Thank you very much in advance for your help!
I couldn't figure out how to label this issue, so I've labeled it for a human to triage. Hang tight.
The code change seems reasonable, but I'm double-checking that this change wouldn't break anyone else who is depending on it working the other way (absolute paths). In the meantime, I don't want you to be blocked, so are you able to work around this for now by creating and providing your own service worker to firebase.messaging().useServiceWorker()

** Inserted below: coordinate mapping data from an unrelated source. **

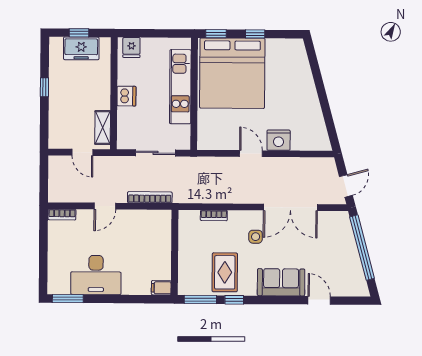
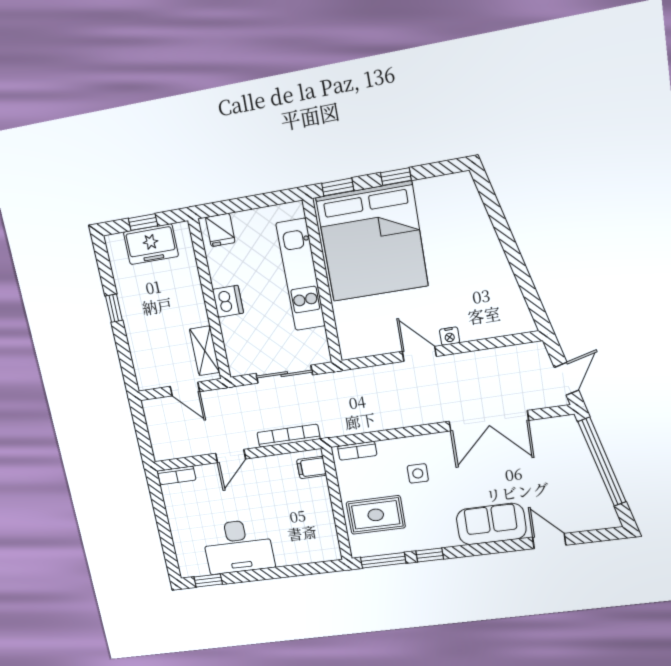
nightstand: (279, 140) -> (450, 336), width x0.53, depth x0.56
bookcase: (214, 215) -> (357, 451), moved
side table: (256, 237) -> (418, 473), moved
rug: (225, 272) -> (376, 515), moved, turned 90
filing cabinet: (161, 288) -> (312, 467), moved
window: (68, 299) -> (208, 581), width x0.67

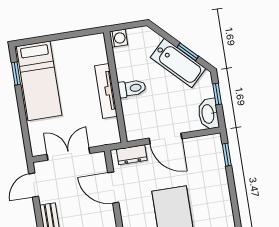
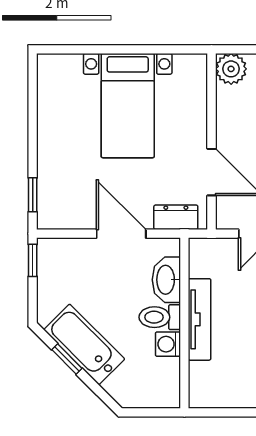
washing machine: (118, 38) -> (168, 344), moved
window: (217, 94) -> (33, 260), moved
washbasin: (208, 114) -> (166, 280), moved, turned 180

as described in a reply to the other PR you linked (https://github.com/firebase/quickstart-js/issues/109#issuecomment-284483328)?
Can confirm, this is blocking.
I'm planning to get someone to look at this soon, but does the workaround described in the above comment work for you, for now?
We created a temporary script as a work around and we run it during build:
const replace = require('replace-in-file');
const options = {
files: 'dist/*.js',
from: "register(\"/firebase-messaging-sw.js\",{scope:\"/firebase-cloud-messaging-push-scope\"})",
to: "register(\"firebase-messaging-sw.js\",{scope:\"firebase-cloud-messaging-push-scope\"})",
allowEmptyPaths: false,
};
try {
replace.sync(options);
console.log('Firebase service worker path fixed!');
} catch (error) {
console.error('Error occurred:', error);
}
@elliotsabitovsulzer where you adding this code snippet? which file?
@candidosales I assume you tried Matt's solution
navigator.serviceworker.register('/XXXXX/sw.js')
.then((registration) => {
messaging.useServiceworker(registration);
});
(deprecated, now you would feed your sw-reg (located anywhere you want) through getToken) so something like
navigator.serviceworker.register('/path/sw.js')
.then((registration) => {
getToken({registration, vapidKey});
});
what's the error message you are seeing with this approach?
is there any solution please?
is there any solution please?
Have you tried the above solutions? If issue still persist, please consider filing a new ticket that include more details and minimal code to reproduce your issue
if you using Webpack in your project go to the configuration and add the next line
new CopyWebpackPlugin([
{ from: '[your root folder]/firebase-messaging-sw.js', to: 'firebase-messaging-sw.js' },
])
To add detail to my previous comment, essentially we have a fix.firebase.js script that contains the code above in my previous comment. Then in package.json we have:
"fix-firebase": "node fix.firebase.js",
and so we are then able to call npm run fix-firebase
which we trigger after our build process (ng build) finished. The issue is that the built file has absolute path instead of relative, and the above snippet does a simple search and replace. The workaround works but is not the correct solution.